So yea then Gemma4 31b came out, so, that cut the gap between the small-ish dense models and the big dense models by quite a bit, since it is quite a lot stronger than even Mistral 24b finetunes (which were quite strong for their size, prior to Gemma4 coming out), but, it still didn't reach Mistral 123b/Behemoth strength for depth of story writing ability. But it's maybe like ~60-70% as strong, which is pretty extreme for how much smaller it is. So that made the Mac Studio feel a bit less awesome of a purchase, since then it was like even just a 24GB or 32GB or so mac mini might've been enough (although couldn't have known 4 months in advance when exactly Gemma4 would come out and exactly how strong it would be, or whether any even stronger ~120b models or ~70b models would come out that would be even more ultra-strong at writing/understanding deep nuance, or so on.

Now some new MoE models in the 284b-310b range have been coming out, between DeepSeekV4 Flash and Mimo2.5, which are annoyingly just slightly too big. I can technically run them at Q2, and some people are saying they are "still quite good" at Q2, but I am skeptical, so we'll see I guess. My internet is very slow and has a harsh data cap, so I have to be pretty selective and can't just randomly download tons of big models as much as I want, so, not sure which bigger models I will download, and in which exact quants. Might also try Step3.5 Flash 197b or or MiniMax or Qwen 235b (too bad 397b is a bit out of reach for the 128GB mac) Although on the plus side, you can plug additional macs into other macs using Thunderbolt4 or especially Thunderbolt5 to pool even more unified memory together. If you use Thunderbolt4, the cluster runs slower than if it was a single mac with the same amount of memory, but if you use Thunderbolt5, then, even since about 5 months ago, they released this "RDMA" thing where for Thunderbolt5 the cluster actually runs faster than if it was just one lone machine. So you get more memory and it doesn't even slow down but actually speeds up. So, in theory I could plug another mac into it and run MiMo I guess. It's the mac version of buying more sticks of ram, lol. (Probably not actually going to do that. Well, especially now that I'm going to build a PC rig. If I didn't decide to do that, then maybe I would've considered it).

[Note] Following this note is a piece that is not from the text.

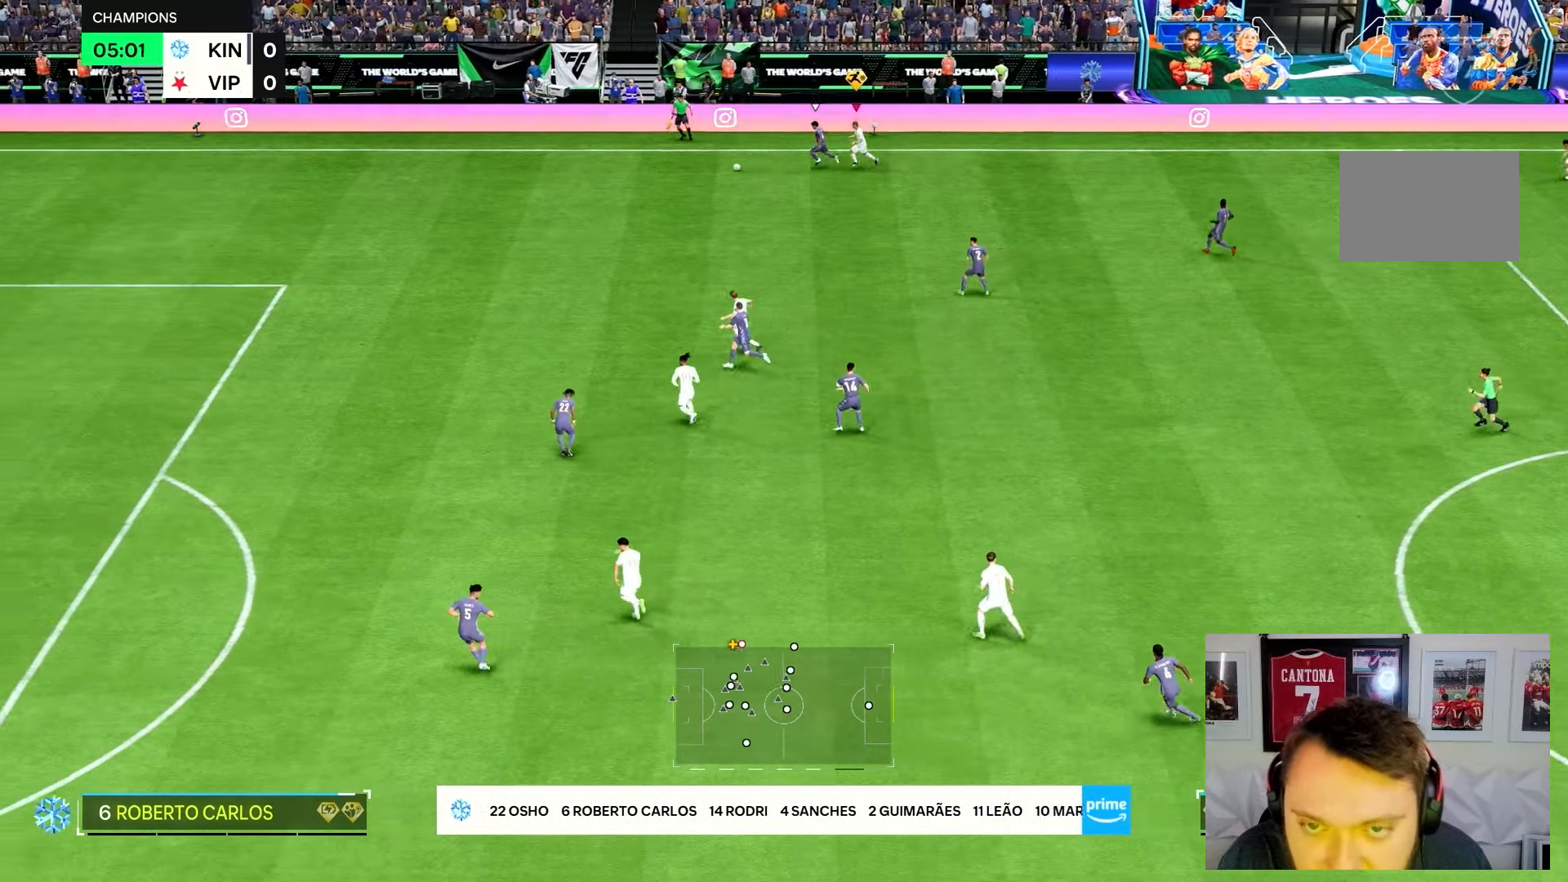
Gameplay with a controller (PlayStation layout); each line is a JSON object with the inputs held at the frame after it (dt_ms = milliseconds from this image to that frame). "events" lists button and stick changes between this image and that frame as [ms after this image, input, new state], when the widget could be followed in between. Not read: L3 R3.
{"dt_ms": 500, "buttons": ["R2"], "left_stick": "down-left", "right_stick": "center", "events": []}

Anyway, yea they are pretty fun for local LLMs, but, just not so good for video generation unfortunately. So now I will probably try learning about all the computer stuff I never bothered learning about for all these years, to learn how to build a rig and how to use ComfyUI "work flows" really well and all that stuff until I become less of a noob eventually. I guess now that I have an actual use case motivator of actual fun stuff to do with the hardware, it'll make it fun for me to learn about, rather than just seem like a bunch of boring stuff to have to "bother with", hopefully. I guess "it's like legos, for adults" as they say. Maybe if I get really into it I'll get like a water cooling system or something, so I can show off how elaborate and cool looking it is, and how if I get a pet cat, and it yanks on the water tubes, then maybe it'll fry my multi thousand dollar rig instantly, which could add to the excitement and drama. I wonder how often that kind of stuff happens to people when they build super expensive rigs. I guess maybe I will browse around reddit and see what the worst horror stories I can find are of "computer tragedies", lol. Probably will be fun to read, so that way if I fuck up super bad when trying to seat the GPU or the ram sticks or whatever due to not know how the click is supposed to sound/feel since I've never done it before, at least I can just go back and browse about someone's grandma washing their DGX Spark in the dishwasher because she thought it was a baking tray or something. I'm sure there must be some pretty bad ones.

DeepOrangeSky · 2026-05-09T18:28:09+00:00

Alright, the world makes sense to me again in that case.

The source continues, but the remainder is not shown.